Der Tatverdächtige sitzt seit Montag im Gefängnis. Er hatte sich in der Justizvollzugsanstalt Moers-Kapellen gemeldet, um eine vorangegangene Haftstrafe wegen Körperverletzung anzutreten. Das Urteil in diesem Fall war zunächst zur Bewährung ausgesetzt worden, wie Landgerichtssprecher Fabian Novara sagt. Doch als 2015 ein weiterer Vorwurf wegen Vergewaltigung, Zeigen des Hitlergrußes und weitere Körperverletzungen hinzukamen, wurde die Bewährung widerrufen. Der 30-Jährige musste ins Gefängnis und bekam eine Frist gesetzt. „Er ging nicht am ersten Tag ins Gefängnis, reizte den gegebenen Zeitraum aber auch nicht aus“, sagt Polizeisprecher Wolfgang Röthgens.

Gestern hat die Staatsanwaltschaft Mönchengladbach die Vollstreckung des Haftbefehls wegen Vergewaltigung gegen den 30-Jährigen eingeleitet. „Nach vorläufiger Bewertung dieser Abläufe wurden bei der Bearbeitung der Akte durch das Amtsgericht falsche Prioritäten gesetzt“, erklärt der Landgerichtssprecher. Dort waren die Akten nach einer endgültigen Entscheidung des Oberlandesgerichts wieder gelandet. Der 30-Jährige hatte die Vergewaltigung immer geleugnet und deshalb das Urteil angefochten.
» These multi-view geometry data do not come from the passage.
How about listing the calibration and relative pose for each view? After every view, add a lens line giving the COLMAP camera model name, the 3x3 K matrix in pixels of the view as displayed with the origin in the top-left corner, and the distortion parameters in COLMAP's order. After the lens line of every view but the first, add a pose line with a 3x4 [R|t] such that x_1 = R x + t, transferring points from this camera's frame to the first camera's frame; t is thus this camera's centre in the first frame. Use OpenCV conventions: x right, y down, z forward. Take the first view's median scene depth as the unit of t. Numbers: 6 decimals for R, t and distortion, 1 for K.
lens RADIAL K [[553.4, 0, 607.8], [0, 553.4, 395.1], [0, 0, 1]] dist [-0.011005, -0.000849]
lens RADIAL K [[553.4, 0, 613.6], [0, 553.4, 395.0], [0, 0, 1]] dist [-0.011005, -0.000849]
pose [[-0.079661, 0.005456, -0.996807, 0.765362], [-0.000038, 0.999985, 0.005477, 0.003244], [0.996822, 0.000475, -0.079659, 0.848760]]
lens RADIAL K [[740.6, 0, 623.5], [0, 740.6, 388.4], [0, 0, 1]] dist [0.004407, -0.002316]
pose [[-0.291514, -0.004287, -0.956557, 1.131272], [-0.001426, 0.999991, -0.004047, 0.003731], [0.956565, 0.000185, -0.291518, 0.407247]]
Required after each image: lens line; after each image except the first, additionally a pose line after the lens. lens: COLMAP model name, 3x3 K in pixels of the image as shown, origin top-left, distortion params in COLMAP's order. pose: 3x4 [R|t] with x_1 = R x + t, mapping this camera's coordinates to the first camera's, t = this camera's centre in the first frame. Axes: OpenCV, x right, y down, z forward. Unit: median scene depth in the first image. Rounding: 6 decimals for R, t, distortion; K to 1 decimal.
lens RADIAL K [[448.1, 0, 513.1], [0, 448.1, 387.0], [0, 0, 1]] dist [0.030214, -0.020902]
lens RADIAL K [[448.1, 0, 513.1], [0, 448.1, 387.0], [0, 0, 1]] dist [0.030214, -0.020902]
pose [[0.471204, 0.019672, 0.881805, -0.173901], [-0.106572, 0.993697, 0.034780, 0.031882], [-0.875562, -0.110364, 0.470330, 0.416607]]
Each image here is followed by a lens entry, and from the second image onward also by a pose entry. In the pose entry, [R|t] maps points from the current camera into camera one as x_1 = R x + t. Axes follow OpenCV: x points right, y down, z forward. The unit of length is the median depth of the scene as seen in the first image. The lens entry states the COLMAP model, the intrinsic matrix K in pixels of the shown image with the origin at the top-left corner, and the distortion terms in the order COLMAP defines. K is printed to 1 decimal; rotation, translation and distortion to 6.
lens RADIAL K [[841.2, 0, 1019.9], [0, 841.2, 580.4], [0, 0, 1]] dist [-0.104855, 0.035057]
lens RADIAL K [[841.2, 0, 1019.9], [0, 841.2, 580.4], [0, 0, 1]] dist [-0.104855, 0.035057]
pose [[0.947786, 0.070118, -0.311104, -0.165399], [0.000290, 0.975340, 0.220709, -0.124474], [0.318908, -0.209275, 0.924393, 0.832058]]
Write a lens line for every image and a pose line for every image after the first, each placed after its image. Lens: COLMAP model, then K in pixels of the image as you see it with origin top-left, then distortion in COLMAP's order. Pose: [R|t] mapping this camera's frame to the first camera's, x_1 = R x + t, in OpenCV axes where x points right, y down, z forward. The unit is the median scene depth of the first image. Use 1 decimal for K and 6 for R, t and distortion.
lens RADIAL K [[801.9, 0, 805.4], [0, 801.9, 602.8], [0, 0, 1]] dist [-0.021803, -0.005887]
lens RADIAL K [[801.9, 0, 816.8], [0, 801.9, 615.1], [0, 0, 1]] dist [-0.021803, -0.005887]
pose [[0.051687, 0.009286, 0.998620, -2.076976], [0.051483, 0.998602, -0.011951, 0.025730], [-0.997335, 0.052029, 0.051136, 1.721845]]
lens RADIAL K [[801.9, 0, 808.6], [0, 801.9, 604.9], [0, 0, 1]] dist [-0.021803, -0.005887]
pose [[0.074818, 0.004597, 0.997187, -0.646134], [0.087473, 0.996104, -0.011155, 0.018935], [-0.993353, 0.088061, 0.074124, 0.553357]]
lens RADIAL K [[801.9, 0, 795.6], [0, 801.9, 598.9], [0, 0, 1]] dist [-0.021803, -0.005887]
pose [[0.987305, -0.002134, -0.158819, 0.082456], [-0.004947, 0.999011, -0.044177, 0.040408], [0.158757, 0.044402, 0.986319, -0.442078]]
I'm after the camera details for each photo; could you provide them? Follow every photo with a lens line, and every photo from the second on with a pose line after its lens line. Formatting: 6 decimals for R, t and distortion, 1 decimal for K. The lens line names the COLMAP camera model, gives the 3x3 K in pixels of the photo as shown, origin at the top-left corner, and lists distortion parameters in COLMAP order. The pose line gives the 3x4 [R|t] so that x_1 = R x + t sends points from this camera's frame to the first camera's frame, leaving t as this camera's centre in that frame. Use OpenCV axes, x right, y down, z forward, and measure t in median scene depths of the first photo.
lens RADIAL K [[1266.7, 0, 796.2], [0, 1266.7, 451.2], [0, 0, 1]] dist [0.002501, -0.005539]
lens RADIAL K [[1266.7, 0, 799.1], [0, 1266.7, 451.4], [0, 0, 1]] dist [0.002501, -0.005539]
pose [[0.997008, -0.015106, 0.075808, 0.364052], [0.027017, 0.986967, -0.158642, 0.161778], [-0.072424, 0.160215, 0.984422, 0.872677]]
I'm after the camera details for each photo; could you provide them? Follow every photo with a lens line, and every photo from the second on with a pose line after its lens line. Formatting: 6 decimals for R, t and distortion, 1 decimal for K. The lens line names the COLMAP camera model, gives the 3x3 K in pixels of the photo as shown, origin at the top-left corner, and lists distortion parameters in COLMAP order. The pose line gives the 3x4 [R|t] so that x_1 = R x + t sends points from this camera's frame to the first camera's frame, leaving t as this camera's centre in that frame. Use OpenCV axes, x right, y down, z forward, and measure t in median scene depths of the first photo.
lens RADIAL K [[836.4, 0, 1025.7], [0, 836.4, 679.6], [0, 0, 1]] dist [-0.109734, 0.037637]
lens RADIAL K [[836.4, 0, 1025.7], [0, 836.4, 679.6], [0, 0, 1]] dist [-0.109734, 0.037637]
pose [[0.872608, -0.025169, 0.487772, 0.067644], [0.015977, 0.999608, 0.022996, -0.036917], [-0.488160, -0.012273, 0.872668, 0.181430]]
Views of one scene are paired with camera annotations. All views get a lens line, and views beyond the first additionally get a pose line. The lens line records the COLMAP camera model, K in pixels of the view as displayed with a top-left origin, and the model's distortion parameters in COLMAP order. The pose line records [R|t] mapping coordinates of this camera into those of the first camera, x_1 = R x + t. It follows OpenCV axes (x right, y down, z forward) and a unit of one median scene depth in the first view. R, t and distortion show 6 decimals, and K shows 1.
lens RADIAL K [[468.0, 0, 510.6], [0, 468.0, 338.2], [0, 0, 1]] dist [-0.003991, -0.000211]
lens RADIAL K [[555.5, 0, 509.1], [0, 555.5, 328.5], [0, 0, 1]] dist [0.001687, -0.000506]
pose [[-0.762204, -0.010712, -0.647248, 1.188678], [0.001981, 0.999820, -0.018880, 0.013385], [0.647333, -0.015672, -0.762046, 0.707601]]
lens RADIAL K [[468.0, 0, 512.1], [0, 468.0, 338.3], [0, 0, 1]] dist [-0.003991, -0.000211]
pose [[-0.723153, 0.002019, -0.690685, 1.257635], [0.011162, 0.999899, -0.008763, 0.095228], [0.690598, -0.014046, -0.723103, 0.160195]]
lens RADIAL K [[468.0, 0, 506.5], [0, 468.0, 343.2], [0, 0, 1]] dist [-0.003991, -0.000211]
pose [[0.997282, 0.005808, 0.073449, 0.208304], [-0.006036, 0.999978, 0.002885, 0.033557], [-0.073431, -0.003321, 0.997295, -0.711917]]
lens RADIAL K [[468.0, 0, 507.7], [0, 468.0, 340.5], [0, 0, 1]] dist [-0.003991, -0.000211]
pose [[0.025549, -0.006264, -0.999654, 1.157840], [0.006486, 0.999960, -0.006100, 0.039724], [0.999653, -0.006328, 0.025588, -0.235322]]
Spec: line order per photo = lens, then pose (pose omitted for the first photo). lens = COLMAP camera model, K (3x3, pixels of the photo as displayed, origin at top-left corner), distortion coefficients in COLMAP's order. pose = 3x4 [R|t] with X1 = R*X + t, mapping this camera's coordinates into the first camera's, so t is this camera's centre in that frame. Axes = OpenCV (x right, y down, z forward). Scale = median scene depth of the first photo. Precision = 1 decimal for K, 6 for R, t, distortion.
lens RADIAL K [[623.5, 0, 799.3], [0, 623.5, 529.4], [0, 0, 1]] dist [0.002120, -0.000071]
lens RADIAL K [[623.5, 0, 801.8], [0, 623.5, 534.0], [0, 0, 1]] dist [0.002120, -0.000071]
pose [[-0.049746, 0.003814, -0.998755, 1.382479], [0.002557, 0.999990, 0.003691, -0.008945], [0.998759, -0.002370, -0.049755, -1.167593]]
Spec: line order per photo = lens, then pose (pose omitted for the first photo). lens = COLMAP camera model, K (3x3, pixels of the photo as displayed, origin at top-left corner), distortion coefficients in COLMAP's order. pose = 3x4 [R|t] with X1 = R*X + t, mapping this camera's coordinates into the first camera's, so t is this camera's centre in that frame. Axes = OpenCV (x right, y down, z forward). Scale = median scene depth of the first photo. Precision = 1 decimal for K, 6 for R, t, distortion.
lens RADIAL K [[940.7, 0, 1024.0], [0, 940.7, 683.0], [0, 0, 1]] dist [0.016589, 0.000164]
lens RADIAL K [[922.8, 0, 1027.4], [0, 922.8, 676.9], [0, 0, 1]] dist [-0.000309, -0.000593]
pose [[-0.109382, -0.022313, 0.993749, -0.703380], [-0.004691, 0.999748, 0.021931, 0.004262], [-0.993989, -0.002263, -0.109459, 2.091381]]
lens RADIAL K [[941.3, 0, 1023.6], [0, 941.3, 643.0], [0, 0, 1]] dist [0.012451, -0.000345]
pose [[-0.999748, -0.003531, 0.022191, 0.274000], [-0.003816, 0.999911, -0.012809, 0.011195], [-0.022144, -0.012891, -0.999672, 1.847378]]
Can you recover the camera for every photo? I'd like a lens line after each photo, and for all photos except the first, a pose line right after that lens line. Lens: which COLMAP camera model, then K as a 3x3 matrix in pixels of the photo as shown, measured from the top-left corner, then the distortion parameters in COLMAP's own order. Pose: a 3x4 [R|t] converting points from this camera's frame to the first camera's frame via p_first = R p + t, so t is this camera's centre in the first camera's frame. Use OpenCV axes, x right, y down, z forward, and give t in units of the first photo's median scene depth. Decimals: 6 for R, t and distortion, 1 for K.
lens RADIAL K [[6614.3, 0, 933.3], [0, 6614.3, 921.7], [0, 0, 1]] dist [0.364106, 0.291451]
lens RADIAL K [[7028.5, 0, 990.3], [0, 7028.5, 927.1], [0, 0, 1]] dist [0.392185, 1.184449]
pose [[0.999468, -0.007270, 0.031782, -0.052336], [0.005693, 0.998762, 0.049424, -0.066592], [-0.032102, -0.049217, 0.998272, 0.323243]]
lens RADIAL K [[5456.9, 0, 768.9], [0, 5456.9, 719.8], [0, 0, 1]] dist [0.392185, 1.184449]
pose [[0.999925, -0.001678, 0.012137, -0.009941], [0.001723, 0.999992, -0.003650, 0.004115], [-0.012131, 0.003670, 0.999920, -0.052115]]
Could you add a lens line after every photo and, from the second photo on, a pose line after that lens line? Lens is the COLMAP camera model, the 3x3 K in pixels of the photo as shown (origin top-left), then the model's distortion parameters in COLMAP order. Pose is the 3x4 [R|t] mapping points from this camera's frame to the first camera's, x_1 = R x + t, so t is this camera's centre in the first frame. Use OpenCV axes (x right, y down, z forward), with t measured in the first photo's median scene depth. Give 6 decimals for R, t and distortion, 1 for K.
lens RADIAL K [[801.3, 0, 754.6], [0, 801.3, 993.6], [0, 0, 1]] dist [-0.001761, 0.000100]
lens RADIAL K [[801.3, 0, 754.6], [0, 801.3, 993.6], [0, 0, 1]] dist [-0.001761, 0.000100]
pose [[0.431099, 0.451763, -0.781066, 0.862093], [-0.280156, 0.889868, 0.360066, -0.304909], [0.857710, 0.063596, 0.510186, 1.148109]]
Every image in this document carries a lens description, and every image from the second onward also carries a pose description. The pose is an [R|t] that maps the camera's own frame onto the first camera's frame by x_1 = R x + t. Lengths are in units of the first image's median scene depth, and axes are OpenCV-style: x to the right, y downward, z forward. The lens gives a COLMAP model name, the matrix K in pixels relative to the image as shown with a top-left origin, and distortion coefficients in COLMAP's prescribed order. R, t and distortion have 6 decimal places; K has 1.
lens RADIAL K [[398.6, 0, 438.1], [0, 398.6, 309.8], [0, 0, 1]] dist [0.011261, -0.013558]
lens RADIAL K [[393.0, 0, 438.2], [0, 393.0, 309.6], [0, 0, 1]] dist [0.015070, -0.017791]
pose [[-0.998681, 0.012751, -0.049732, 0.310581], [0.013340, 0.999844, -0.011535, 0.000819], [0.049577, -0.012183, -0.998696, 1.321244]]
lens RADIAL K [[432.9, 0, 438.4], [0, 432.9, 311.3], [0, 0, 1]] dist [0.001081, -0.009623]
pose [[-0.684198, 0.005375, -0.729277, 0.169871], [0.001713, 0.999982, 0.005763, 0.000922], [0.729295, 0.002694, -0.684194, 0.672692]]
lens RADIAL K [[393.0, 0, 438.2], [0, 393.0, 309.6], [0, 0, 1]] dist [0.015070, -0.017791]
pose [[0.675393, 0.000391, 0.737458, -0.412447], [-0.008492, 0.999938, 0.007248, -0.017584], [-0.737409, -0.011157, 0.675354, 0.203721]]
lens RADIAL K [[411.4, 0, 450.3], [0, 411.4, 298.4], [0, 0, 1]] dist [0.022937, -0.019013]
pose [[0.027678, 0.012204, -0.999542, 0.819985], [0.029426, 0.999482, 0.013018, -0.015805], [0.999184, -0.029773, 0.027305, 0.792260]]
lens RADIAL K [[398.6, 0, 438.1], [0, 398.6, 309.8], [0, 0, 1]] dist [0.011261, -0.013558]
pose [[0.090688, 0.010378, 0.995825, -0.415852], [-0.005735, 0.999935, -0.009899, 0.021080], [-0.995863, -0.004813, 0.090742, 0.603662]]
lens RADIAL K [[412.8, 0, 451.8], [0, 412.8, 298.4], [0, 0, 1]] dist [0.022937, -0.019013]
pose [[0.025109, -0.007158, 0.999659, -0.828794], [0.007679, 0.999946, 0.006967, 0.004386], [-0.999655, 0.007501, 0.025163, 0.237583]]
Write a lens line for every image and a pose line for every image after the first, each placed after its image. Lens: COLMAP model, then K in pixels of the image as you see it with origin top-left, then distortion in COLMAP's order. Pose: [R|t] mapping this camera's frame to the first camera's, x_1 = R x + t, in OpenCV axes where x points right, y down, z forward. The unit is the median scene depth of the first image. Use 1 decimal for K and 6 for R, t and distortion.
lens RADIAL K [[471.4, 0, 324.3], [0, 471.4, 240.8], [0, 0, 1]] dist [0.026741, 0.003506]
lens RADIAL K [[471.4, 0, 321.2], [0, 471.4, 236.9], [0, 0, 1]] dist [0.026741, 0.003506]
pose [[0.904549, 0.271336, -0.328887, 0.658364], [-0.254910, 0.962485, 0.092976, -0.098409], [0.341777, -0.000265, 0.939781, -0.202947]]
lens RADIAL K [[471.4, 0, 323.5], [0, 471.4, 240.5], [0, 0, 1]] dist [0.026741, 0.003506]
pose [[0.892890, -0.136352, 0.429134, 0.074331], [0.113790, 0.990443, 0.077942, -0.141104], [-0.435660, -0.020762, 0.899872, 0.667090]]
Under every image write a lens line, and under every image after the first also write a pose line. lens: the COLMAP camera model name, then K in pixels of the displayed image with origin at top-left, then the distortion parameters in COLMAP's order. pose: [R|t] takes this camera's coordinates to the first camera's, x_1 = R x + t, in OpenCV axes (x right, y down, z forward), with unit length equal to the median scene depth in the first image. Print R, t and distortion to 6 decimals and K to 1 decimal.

In der Akte hätten sich, als sie im November 2017 beim Amtsgericht landete eine Vielzahl von Kostenanträgen der am Verfahren beteiligten Anwälte angesammelt, die aufgrund des laufenden Hauptsacheverfahrens bis dahin nicht bearbeitet werden konnten. Zudem sei dem Landschaftsverband Rheinland Akteneinsicht gewährt worden, weil die seinerzeit Geschädigte der Vergewaltigung dort Opferentschädigungsansprüche geltend gemacht hatte, berichtet Novara. Im Amtsgericht seien zuerst diese Aufgaben erledigt worden. „Aus diesem Grund ist die Verfahrensakte bis zur Anforderung durch die Staatsanwaltschaft am 17. April beim Amtsgericht geblieben“, sagt der Sprecher.

Fanzug-Organisator Baumer hat aus dem verhängnisvollen Vorfall bei der Münchenfahrt gelernt. Er will bei den nächsten Fahrten noch mehr Ordner einsetzen, „um möglichst auch 95 Prozent der Zeit die Toilettenbereiche kontrollieren zu können“. Was am Wochenende passiert ist, soll ein Einzelfall bleiben.